Stated goal = Rewrite the data from the line containing "3h45 works well for me." up to and including the last line of the data, changing "screen reader" to "text-to-speech tool" and leaving everything else as it stands.

---------------

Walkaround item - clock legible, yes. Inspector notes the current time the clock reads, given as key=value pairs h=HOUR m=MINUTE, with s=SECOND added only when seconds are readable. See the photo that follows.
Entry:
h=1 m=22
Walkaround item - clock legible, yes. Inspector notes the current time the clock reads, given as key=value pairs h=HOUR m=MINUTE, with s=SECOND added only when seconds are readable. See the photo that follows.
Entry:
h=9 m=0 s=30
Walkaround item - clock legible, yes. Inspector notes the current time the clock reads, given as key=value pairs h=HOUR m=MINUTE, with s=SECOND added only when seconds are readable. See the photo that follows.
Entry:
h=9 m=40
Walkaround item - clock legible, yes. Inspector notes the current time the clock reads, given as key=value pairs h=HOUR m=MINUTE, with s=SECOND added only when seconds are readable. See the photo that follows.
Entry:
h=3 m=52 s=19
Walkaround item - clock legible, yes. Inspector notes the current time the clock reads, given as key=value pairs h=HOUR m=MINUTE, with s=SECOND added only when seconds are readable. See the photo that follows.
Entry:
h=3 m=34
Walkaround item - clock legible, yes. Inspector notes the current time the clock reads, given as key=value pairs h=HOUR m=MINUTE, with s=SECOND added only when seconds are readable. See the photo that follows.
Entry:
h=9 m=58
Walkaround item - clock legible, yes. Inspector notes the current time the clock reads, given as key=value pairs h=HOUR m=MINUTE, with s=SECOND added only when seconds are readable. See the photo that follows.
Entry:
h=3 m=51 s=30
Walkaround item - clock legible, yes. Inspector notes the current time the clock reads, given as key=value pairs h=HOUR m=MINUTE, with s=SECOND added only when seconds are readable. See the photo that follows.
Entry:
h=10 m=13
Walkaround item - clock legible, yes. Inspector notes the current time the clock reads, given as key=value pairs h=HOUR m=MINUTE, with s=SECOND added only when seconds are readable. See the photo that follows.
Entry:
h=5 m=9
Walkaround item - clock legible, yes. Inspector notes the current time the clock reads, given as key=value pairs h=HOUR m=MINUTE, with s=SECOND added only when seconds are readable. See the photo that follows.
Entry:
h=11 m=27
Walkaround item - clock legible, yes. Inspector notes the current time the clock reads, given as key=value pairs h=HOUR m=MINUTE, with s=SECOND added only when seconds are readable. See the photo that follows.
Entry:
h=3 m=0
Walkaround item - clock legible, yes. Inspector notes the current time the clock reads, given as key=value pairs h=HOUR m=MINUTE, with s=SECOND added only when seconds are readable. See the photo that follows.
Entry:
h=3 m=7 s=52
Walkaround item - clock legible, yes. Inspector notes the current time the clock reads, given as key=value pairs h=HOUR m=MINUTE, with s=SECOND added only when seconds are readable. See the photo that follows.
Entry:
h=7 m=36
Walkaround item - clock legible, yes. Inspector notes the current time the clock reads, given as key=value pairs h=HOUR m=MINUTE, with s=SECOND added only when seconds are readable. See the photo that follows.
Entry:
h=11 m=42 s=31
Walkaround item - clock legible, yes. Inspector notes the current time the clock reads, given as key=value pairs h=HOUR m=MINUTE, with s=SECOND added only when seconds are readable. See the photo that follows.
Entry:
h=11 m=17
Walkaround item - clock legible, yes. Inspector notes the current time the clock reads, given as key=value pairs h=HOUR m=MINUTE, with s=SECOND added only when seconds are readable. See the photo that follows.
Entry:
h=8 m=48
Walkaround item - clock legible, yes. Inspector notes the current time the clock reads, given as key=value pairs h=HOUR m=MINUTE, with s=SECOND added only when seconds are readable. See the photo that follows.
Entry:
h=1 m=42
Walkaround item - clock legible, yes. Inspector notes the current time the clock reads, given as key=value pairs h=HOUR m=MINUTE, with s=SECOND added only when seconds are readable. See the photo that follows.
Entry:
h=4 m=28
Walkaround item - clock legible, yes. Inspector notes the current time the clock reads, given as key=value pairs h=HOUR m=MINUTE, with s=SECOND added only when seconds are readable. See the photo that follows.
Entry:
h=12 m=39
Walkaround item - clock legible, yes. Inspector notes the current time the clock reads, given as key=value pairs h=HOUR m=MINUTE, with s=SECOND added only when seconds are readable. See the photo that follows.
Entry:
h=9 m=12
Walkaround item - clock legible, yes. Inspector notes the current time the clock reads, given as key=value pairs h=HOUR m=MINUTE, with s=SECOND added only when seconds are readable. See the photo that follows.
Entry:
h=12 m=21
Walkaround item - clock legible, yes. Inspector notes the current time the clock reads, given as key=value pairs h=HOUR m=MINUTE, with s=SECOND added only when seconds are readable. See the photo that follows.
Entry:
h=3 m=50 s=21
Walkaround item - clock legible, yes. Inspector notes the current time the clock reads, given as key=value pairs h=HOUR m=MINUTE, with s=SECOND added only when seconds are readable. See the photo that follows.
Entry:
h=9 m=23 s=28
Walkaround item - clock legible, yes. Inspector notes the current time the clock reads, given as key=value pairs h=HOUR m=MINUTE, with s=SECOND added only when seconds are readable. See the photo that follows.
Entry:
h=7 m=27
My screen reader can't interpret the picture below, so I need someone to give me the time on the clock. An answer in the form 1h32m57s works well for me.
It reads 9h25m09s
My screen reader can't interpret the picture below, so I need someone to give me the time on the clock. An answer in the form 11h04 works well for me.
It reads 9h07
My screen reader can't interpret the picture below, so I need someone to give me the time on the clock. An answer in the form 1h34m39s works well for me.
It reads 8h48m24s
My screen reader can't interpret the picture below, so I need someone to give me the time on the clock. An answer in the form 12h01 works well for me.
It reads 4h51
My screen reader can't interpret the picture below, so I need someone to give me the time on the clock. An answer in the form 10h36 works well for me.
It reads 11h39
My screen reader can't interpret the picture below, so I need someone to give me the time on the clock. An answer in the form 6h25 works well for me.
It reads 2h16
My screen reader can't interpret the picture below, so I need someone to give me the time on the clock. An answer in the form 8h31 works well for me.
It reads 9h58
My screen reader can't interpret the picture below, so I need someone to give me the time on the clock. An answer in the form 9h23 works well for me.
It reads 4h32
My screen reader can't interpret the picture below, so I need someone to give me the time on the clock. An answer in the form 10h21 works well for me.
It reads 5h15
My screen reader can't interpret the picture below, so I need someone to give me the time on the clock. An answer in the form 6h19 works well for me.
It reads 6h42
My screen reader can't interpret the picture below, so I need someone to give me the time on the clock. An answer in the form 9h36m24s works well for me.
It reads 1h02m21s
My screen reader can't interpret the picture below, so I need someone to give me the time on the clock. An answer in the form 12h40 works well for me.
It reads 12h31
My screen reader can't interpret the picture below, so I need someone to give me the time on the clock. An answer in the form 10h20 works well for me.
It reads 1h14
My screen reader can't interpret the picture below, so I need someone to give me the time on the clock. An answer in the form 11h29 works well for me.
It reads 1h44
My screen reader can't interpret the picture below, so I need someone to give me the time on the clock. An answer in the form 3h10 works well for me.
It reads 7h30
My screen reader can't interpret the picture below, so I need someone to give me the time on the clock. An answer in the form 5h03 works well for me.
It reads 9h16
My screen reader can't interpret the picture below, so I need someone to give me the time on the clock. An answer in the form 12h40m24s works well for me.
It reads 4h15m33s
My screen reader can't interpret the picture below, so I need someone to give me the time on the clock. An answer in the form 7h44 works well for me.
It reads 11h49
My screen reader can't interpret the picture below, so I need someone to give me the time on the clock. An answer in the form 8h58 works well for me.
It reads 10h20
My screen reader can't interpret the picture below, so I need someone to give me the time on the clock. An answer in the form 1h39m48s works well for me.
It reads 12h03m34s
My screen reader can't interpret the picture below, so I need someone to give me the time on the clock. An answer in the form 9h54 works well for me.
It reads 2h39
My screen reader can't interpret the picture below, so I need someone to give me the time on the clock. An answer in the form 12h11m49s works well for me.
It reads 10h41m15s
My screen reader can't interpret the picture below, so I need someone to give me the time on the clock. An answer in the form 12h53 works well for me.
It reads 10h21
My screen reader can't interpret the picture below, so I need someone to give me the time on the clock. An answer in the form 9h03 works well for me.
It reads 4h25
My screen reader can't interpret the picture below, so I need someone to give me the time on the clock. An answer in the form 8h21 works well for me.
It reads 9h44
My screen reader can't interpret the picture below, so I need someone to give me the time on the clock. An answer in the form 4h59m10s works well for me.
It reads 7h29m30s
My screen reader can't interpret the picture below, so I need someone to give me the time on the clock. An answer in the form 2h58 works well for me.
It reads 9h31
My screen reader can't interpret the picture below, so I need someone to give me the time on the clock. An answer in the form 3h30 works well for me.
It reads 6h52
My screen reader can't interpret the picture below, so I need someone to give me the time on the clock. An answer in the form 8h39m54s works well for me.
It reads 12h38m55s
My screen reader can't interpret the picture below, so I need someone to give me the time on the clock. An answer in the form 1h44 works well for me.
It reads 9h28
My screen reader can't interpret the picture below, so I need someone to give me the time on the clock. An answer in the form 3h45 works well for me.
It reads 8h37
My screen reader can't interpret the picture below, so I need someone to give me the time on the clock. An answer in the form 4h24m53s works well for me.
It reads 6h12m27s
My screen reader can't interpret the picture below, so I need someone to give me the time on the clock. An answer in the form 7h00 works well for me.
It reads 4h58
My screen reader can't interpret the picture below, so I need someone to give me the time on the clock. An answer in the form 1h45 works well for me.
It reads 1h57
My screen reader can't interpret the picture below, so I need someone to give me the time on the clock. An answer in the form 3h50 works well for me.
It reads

---------------

Result of the exercise =
My text-to-speech tool can't interpret the picture below, so I need someone to give me the time on the clock. An answer in the form 3h45 works well for me.
It reads 8h37
My text-to-speech tool can't interpret the picture below, so I need someone to give me the time on the clock. An answer in the form 4h24m53s works well for me.
It reads 6h12m27s
My text-to-speech tool can't interpret the picture below, so I need someone to give me the time on the clock. An answer in the form 7h00 works well for me.
It reads 4h58
My text-to-speech tool can't interpret the picture below, so I need someone to give me the time on the clock. An answer in the form 1h45 works well for me.
It reads 1h57
My text-to-speech tool can't interpret the picture below, so I need someone to give me the time on the clock. An answer in the form 3h50 works well for me.
It reads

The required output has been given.